First you need to realize that many legacy services hide most of your calling detail from you making this a very hard thing to truly understand. POTS lines have no detailed billing for local calling. Some carriers will not even tell you what your usage was unless you go over your long distance plan. So you only see call information for everything after that 5,000 minute package line item. There is no such thing as unlimited. Anyone selling that has fine print and they pay interconnect charges on all minutes used, so you can be certain that your monthly rate is high enough for that POTS line to cover expected usage.
This can seem like a very daunting task, but it is not as hard as it sounds. Like anything involving cost, math and reality are your friends. First off there are only so many working minutes in a month for a business. Then you can just take those numbers, factor in a percentage of hours per day on the phone, and add some wiggle room.
2017 |
Days /Month |
Hours / Day |
Minutes / Month |
January |
22 |
8 |
10,560 |
February |
20 |
8 |
9,600 |
March |
23 |
8 |
11,040 |
April |
20 |
8 |
9,600 |
May |
23 |
8 |
11,040 |
June |
22 |
8 |
10,560 |
July |
21 |
8 |
10,080 |
August |
23 |
8 |
11,040 |
September |
23 |
8 |
11,040 |
October |
22 |
8 |
10,560 |
November |
22 |
8 |
10,560 |
December |
23 |
8 |
11,040 |
Average Minutes per Month |
10,400 |
The math here in case anyone does not get it is Days per Month * Hours per Day * Minutes per Hour
.
So this means one person on the phone for 100% of their work shift for the full month will cost $104 in a general $0.01 per minute pay as you go SIP trunk.

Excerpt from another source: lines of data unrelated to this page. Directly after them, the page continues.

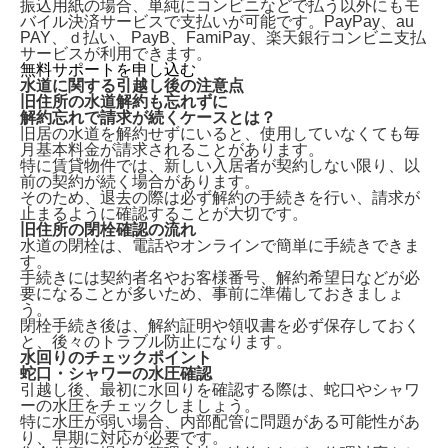
振込用紙の場合、単純にコンビニなどで払う以外にもモ
バイル決済サービスで支払いが可能です。PayPay、au
PAY、ｄ払い、PayB、FamiPay、楽天銀行コンビニ支払
サービスが利用できます。
無料サポートを申し込む
水道に関する引越し後の注意点
旧住所の水道解約も忘れずに
解約忘れで請求が続くケースとは？
旧居の水道を解約せずにいる
と、使用していなくても毎
月基本料金が請求されることがあります。
特に賃貸物件では、新しい入居者が契約しない限り、以
前の契約が続く場合があります。
そのため、退去の際は必ず解約の手続きを行い、請求が
止まるように確認することが大切です。
旧住所の閉栓確認の流れ
水道の閉栓は、
電話やオンラインで簡単に手続きできま
す。
手続きには契約者名やお客様番号、解約希望日などが必
要になることが多いため、事前に準備しておきましょ
う。
閉栓手続き後は、解約証明や領収書を必ず保存しておく
と、後々のトラブル防止になります。
水回りのチェックポイント
蛇口・シャワーの水圧確認
引越し後、最初に水回りを確認する際は、
蛇口やシャワ
ーの水圧をチェックしましょう。
特に水圧が弱い場合、内部配管に問題がある可能性があ
り、早期に対応が必要です。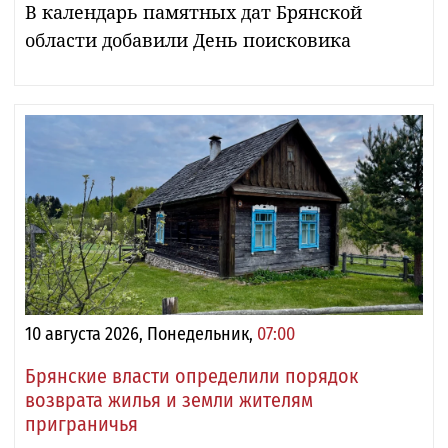
В календарь памятных дат Брянской
области добавили День поисковика
10 августа 2026, Понедельник,
07:00
Брянские власти определили порядок
возврата жилья и земли жителям
приграничья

Thus, it is quite easy to extrapolate some basic numbers now that we know this. I usually plug all this into a spreadsheet and play with numbers in front of the client.
An SMB looking at SIP trunking has 15 POTS lines from the ILEC that cost $40/month after taxes (being generous here), so 15 * $40 = $600
. If we assume all 15 lines were used 100% of the time, SIP would look all kinds of expensive. Using the average from the table above 10,400 * 15 * $0.01 = $1,560
. Holy crap! More than $1,500 a month for something that only costs them $600 right now. So where is the savings? Well that comes in because no business uses all of their legacy POTS lines 100% of the time, ever. Because with POTS once all the lines are used, it is impossible to make or receive any more calls. So in the legacy POTS world, we over buy what we actually need on average in order to handle the high volume times.

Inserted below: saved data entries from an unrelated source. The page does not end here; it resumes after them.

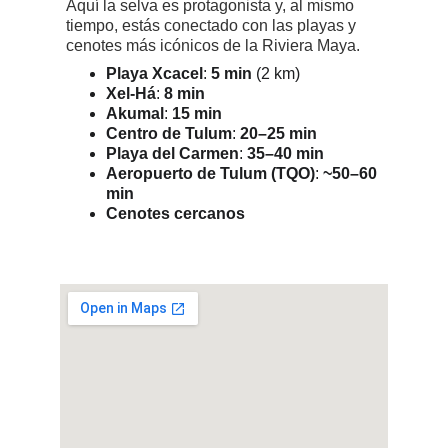
Aquí la selva es protagonista y, al mismo 
tiempo, estás conectado con las playas y 
cenotes más icónicos de la Riviera Maya.
Playa Xcacel
: 
5 min
 (2 km)
Xel-Há
: 
8 min
Akumal
: 
15 min
Centro de Tulum
: 
20–25 min
Playa del Carmen
: 
35–40 min
Aeropuerto de Tulum (TQO)
: 
~50–60 
min
Cenotes cercanos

If you can actually get a true CDR (call detail record) from your existing PBX or provider, then you can make real numbers here, but most likely you will be estimating. Assuming you need to estimate, the process will depend on the call flow. Simply do the best you can to poke the stakeholders for as much detail as you can get to narrow the margin of error for the estimation.
A small general office with 35 people or so will hover around 4-5 simultaneous calls (total inbound and outbound) on average for most of the workday. First hour, lunch hour, and last hour are lower usage.
Based on this you can calculate a better estimate, 10,400 * 5 * $0.01 = $520
, we are cheaper than POTS already and long distance charges have not even been calculated for the old service yet. General long distance rates are $0.02 to $0.03 per minute. The 5,000 or 10,000 minute bundles are calculated along those rates for every client I have ever converted. Ever single minute of intestate, intrastate, interlata, and intralata calling simply adds to the cost and improves the RoI of a pay as you go SIP trunk.
Now every office is different. Some places are on the phone more than others, but they are also paying more per month most of the time. I have seen the SIP trunk savings fall in this type of range time after time.